In the case of a putative GDP mannose 4,6 dehydratase, the nonsense SNP, present only in strains from the TcI lineage, is located near the N terminus of the protein, therefore theoretically resulting in a complete truncation. Although there is a downstream ATG that could be used to produce a product with only a 11% reduction of its size, this product would lack the conserved NAD nucleotide binding motif GGxGxxG, and therefore we believe it cannot produce a functional protein. In another case, the presence of a nonsense SNP in one CL Brener Inhibitors,Modulators,Libraries allele, causes the shorter TcCLB. 506801. 70 allele to lose a potential glycosylphosphatidyl inositol C terminal anchor sequence, generating a potential significant change in localization of the protein.
The number Inhibitors,Modulators,Libraries of SNPs identified between Carfilzomib these two sequences is approximately twice the average found in other sequences. This, together with the observed diffe rences in sub cellular targeting signals, suggests that these alleles may have divergent functions. Another case invol ving a potential change in sub cellular localization due to a missing GPI anchor in one allele, was identified in align ment tcsnp,442281, encoding a puta tive proteins that belongs to the RNI like superfamily of leucine rich containing proteins, which are thought to me diate protein protein interactions. Distribution of SNPs in T. cruzi coding regions Next, we analyzed the distribution of SNPs along the coding region, and in the context of different sequence fea tures, trans membrane domains, signal peptides, globular vs unstructured regions.
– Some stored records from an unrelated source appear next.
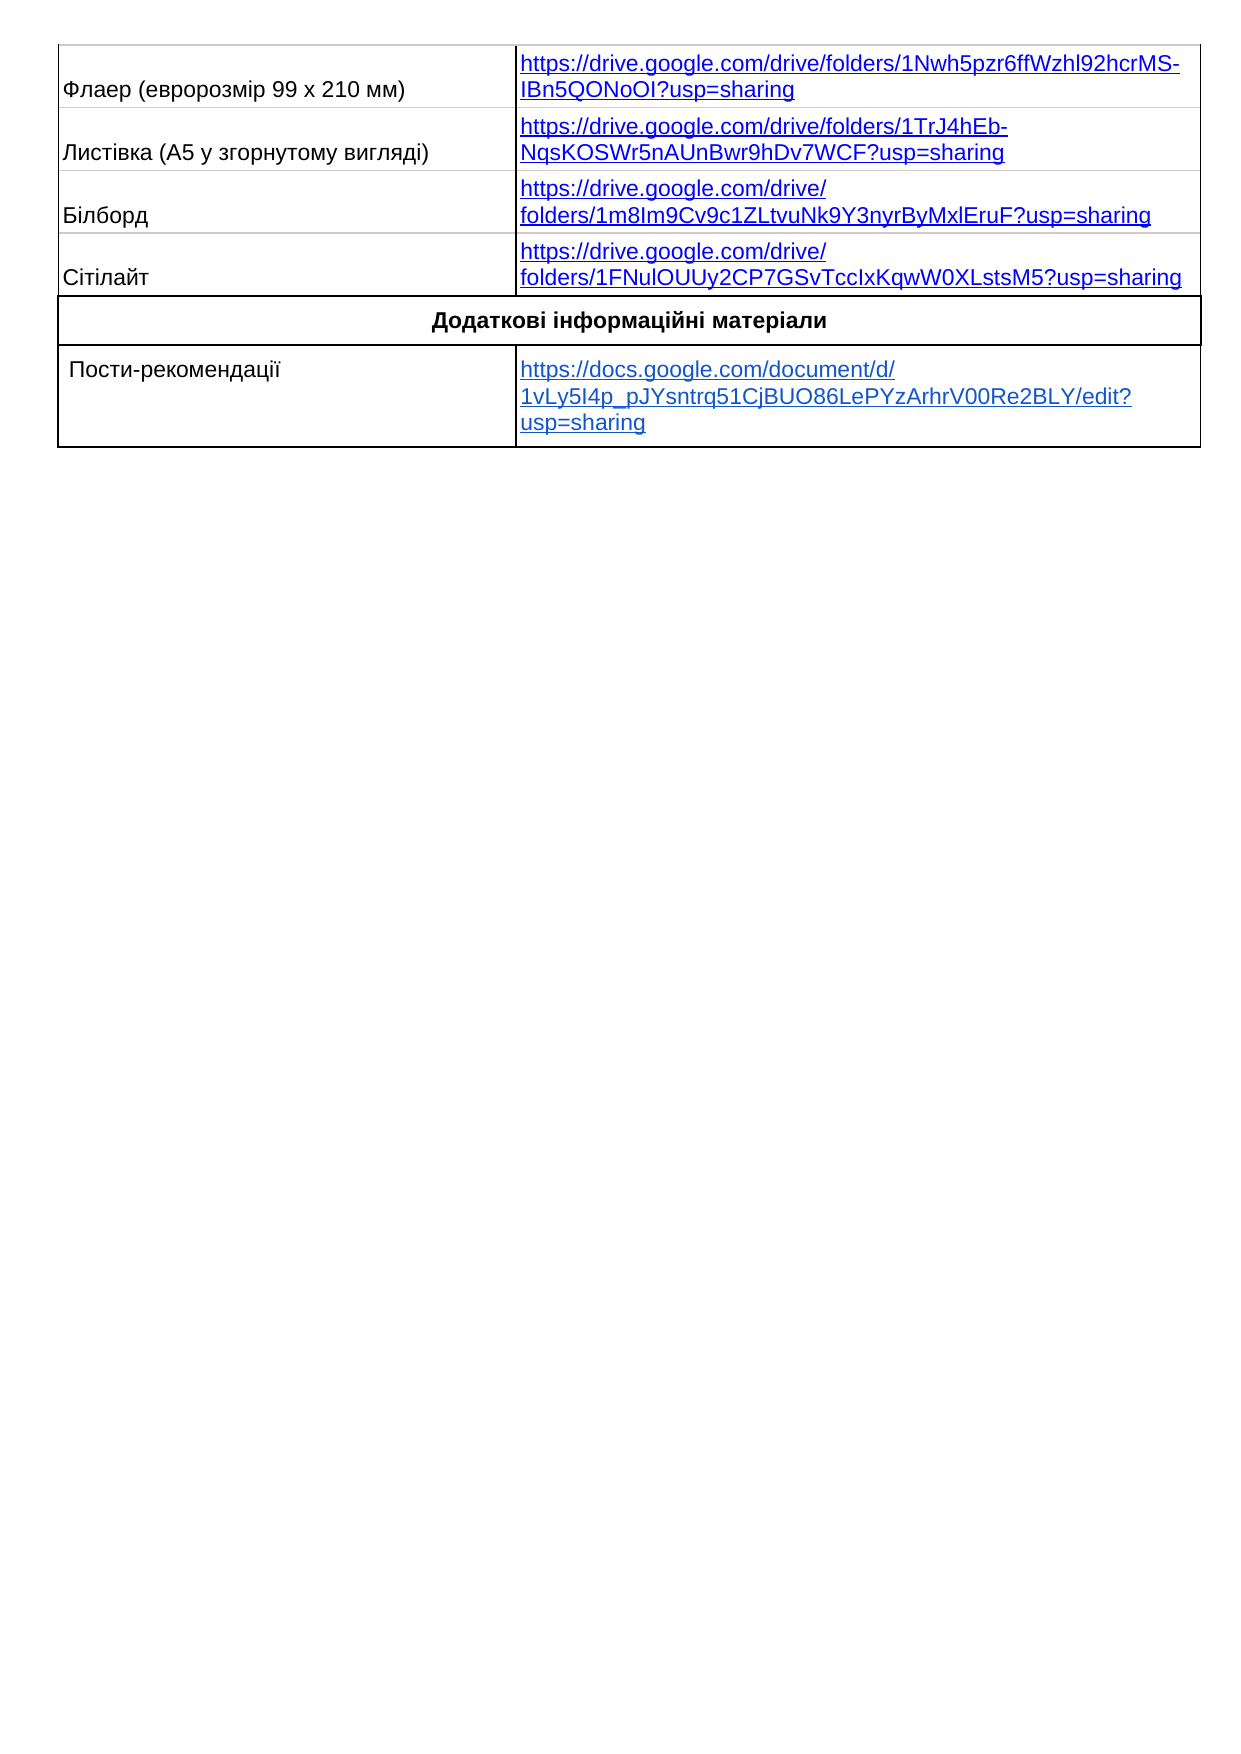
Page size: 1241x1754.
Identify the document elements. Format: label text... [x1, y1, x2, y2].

table_cell https://drive.google.com/drive/folders/1m8Im9Cv9c1ZLtvuNk9Y3nyrByMxlEruF?usp=sharing [517, 171, 1200, 232]
table_cell Листівка (А5 у згорнутому вигляді) [59, 108, 515, 169]
table_cell Білборд [59, 171, 515, 232]
table_cell https://docs.google.com/document/d/1vLy5I4p_pJYsntrq51CjBUO86LePYzArhrV00Re2BLY/edit?usp=sharing [517, 346, 1200, 446]
table_cell Сітілайт [59, 234, 515, 295]
table_cell https://drive.google.com/drive/folders/1TrJ4hEb-NqsKOSWr5nAUnBwr9hDv7WCF?usp=sharing [517, 108, 1200, 169]
table_cell https://drive.google.com/drive/folders/1Nwh5pzr6ffWzhl92hcrMS-IBn5QONoOI?usp=sharing [517, 46, 1200, 107]
table_cell Флаер (евророзмiр 99 х 210 мм) [59, 46, 515, 107]
table_cell Пости-рекомендації [59, 346, 515, 446]
table_cell Додаткові інформаційні матеріали [59, 297, 1200, 344]
table_cell https://drive.google.com/drive/folders/1FNulOUUy2CP7GSvTccIxKqwW0XLstsM5?usp=sharing [517, 234, 1200, 295]
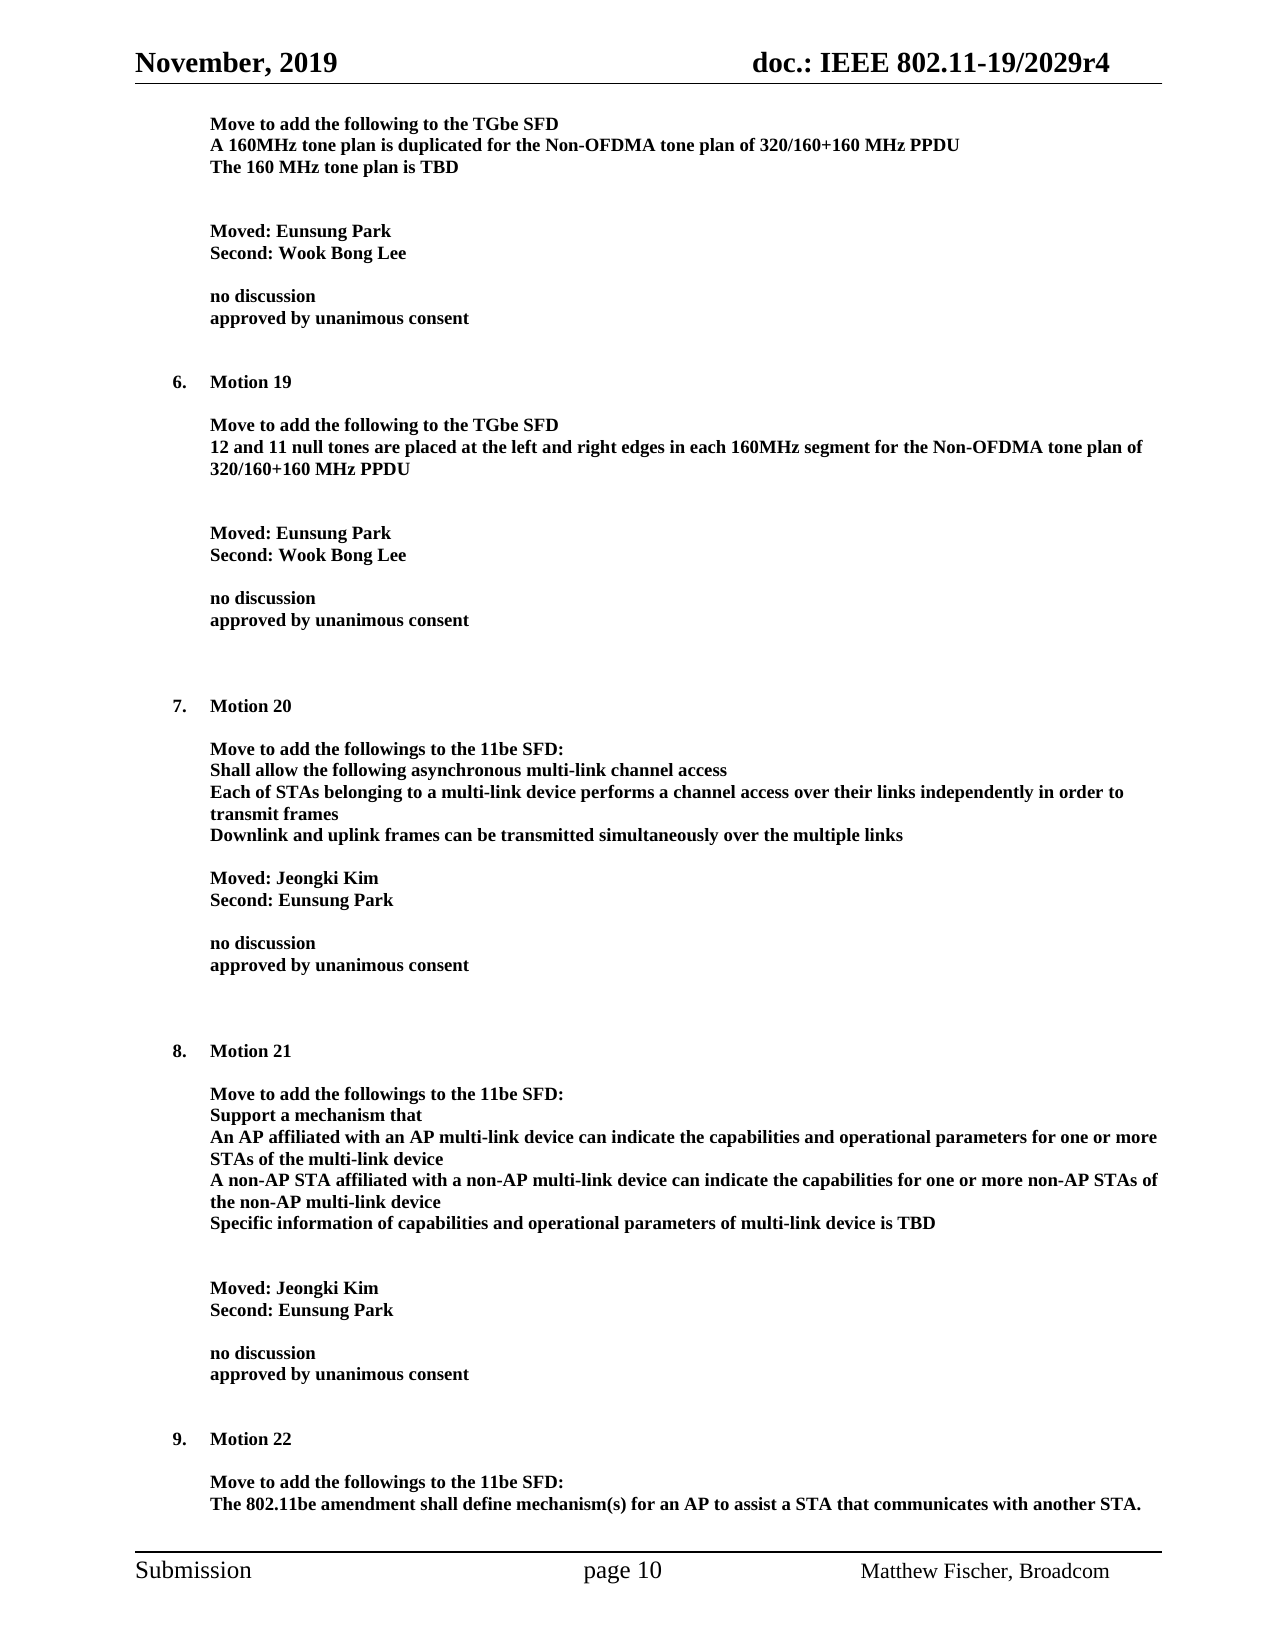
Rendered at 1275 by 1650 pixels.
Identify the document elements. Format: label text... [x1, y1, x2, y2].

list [172, 112, 1162, 371]
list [172, 1428, 1162, 1536]
list Motion 21 Move to add the followings to the 11be SFD: Support a mechanism that An AP affiliated with an AP multi-link device can indicate the capabilities and operational parameters for one or more STAs of the multi-link device A non-AP STA affiliated with a non-AP multi-link device can indicate the capabilities for one or more non-AP STAs of the non-AP multi-link device Specific information of capabilities and operational parameters of multi-link device is TBD Moved: Jeongki Kim Second: Eunsung Park no discussion approved by unanimous consent [172, 1040, 1162, 1428]
list Motion 20 Move to add the followings to the 11be SFD: Shall allow the following asynchronous multi-link channel access Each of STAs belonging to a multi-link device performs a channel access over their links independently in order to transmit frames Downlink and uplink frames can be transmitted simultaneously over the multiple links Moved: Jeongki Kim Second: Eunsung Park no discussion approved by unanimous consent [172, 695, 1162, 1040]
list Motion 19 Move to add the following to the TGbe SFD 12 and 11 null tones are placed at the left and right edges in each 160MHz segment for the Non-OFDMA tone plan of 320/160+160 MHz PPDU Moved: Eunsung Park Second: Wook Bong Lee no discussion approved by unanimous consent [172, 371, 1162, 695]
We reasoned that the selection Inhibitors,Modulators,Libraries acting on the gene might be different in these different regions or domains. Based on this idea, we performed a number of comparisons, evaluating differences in the density of synonymous and non synonymous changes in Inhibitors,Modulators,Libraries one of these domains vs the rest of the protein. However, although some significant signal can be observed when per forming pairwise comparisons, these differences are not significant when using the complete data that includes alleles from TcI, TcII, TcIII, and TcVI. One of the features analyzed, was the presence of SNPs in natively unstructured domains. Several recent papers report an observation that natively unfolded domains can support higher non synonymous substitution rates. Based on predictions made using IUPred we identified globular and natively unstructured domains in T.
cruzi proteins. A comparison of the SNP density found in these regions showed no statistically significant differences. However, we did observe a great dispersion in the density of SNPs in non globular regions, with more outliers with higher densities of non synonymous SNPs in this category. Analysis of the functional annotation of these outliers showed enrichment in transporters, kinases and hydrolases. A particularly striking outlier is the TcCLB. 506553.